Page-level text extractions
● ● ● ● ●

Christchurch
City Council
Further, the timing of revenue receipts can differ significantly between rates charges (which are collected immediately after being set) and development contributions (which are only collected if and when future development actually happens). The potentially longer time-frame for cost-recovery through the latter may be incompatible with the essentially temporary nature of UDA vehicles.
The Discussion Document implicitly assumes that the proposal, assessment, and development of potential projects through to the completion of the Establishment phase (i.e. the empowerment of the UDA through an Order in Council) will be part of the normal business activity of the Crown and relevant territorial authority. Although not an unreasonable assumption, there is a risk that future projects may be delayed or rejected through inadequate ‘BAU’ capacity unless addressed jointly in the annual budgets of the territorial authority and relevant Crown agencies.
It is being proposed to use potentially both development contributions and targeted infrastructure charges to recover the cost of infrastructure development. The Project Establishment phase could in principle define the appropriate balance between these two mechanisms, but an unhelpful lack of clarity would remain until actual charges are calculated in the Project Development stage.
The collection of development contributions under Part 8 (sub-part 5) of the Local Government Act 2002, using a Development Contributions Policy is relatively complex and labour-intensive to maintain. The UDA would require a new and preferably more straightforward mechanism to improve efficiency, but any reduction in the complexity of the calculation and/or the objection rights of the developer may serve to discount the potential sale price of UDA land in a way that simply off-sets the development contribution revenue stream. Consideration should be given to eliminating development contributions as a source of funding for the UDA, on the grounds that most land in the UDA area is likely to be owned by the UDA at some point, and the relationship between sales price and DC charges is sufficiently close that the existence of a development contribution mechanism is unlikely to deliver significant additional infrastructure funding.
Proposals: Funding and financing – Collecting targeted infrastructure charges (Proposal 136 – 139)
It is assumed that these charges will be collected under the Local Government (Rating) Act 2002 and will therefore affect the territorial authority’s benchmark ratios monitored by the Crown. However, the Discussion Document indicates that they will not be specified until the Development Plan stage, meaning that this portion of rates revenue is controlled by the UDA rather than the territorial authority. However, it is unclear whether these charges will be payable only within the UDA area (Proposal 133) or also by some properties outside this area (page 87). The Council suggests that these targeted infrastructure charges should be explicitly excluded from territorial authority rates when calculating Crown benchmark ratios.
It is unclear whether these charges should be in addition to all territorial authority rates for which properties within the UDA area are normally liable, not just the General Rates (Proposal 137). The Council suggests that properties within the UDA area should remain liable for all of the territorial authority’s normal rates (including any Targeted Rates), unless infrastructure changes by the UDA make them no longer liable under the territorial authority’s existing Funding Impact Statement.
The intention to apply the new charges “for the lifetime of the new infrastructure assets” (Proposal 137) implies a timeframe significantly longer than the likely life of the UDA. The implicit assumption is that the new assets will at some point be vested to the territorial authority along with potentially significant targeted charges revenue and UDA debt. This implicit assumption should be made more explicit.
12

● ● ● ● ●

_Instructions to follow_: All of the entries above need to be reproduced exactly.

_Task solution_:
Christchurch
City Council
Further, the timing of revenue receipts can differ significantly between rates charges (which are collected immediately after being set) and development contributions (which are only collected if and when future development actually happens). The potentially longer time-frame for cost-recovery through the latter may be incompatible with the essentially temporary nature of UDA vehicles.
The Discussion Document implicitly assumes that the proposal, assessment, and development of potential projects through to the completion of the Establishment phase (i.e. the empowerment of the UDA through an Order in Council) will be part of the normal business activity of the Crown and relevant territorial authority. Although not an unreasonable assumption, there is a risk that future projects may be delayed or rejected through inadequate ‘BAU’ capacity unless addressed jointly in the annual budgets of the territorial authority and relevant Crown agencies.
It is being proposed to use potentially both development contributions and targeted infrastructure charges to recover the cost of infrastructure development. The Project Establishment phase could in principle define the appropriate balance between these two mechanisms, but an unhelpful lack of clarity would remain until actual charges are calculated in the Project Development stage.
The collection of development contributions under Part 8 (sub-part 5) of the Local Government Act 2002, using a Development Contributions Policy is relatively complex and labour-intensive to maintain. The UDA would require a new and preferably more straightforward mechanism to improve efficiency, but any reduction in the complexity of the calculation and/or the objection rights of the developer may serve to discount the potential sale price of UDA land in a way that simply off-sets the development contribution revenue stream. Consideration should be given to eliminating development contributions as a source of funding for the UDA, on the grounds that most land in the UDA area is likely to be owned by the UDA at some point, and the relationship between sales price and DC charges is sufficiently close that the existence of a development contribution mechanism is unlikely to deliver significant additional infrastructure funding.
Proposals: Funding and financing – Collecting targeted infrastructure charges (Proposal 136 – 139)
It is assumed that these charges will be collected under the Local Government (Rating) Act 2002 and will therefore affect the territorial authority’s benchmark ratios monitored by the Crown. However, the Discussion Document indicates that they will not be specified until the Development Plan stage, meaning that this portion of rates revenue is controlled by the UDA rather than the territorial authority. However, it is unclear whether these charges will be payable only within the UDA area (Proposal 133) or also by some properties outside this area (page 87). The Council suggests that these targeted infrastructure charges should be explicitly excluded from territorial authority rates when calculating Crown benchmark ratios.
It is unclear whether these charges should be in addition to all territorial authority rates for which properties within the UDA area are normally liable, not just the General Rates (Proposal 137). The Council suggests that properties within the UDA area should remain liable for all of the territorial authority’s normal rates (including any Targeted Rates), unless infrastructure changes by the UDA make them no longer liable under the territorial authority’s existing Funding Impact Statement.
The intention to apply the new charges “for the lifetime of the new infrastructure assets” (Proposal 137) implies a timeframe significantly longer than the likely life of the UDA. The implicit assumption is that the new assets will at some point be vested to the territorial authority along with potentially significant targeted charges revenue and UDA debt. This implicit assumption should be made more explicit.
12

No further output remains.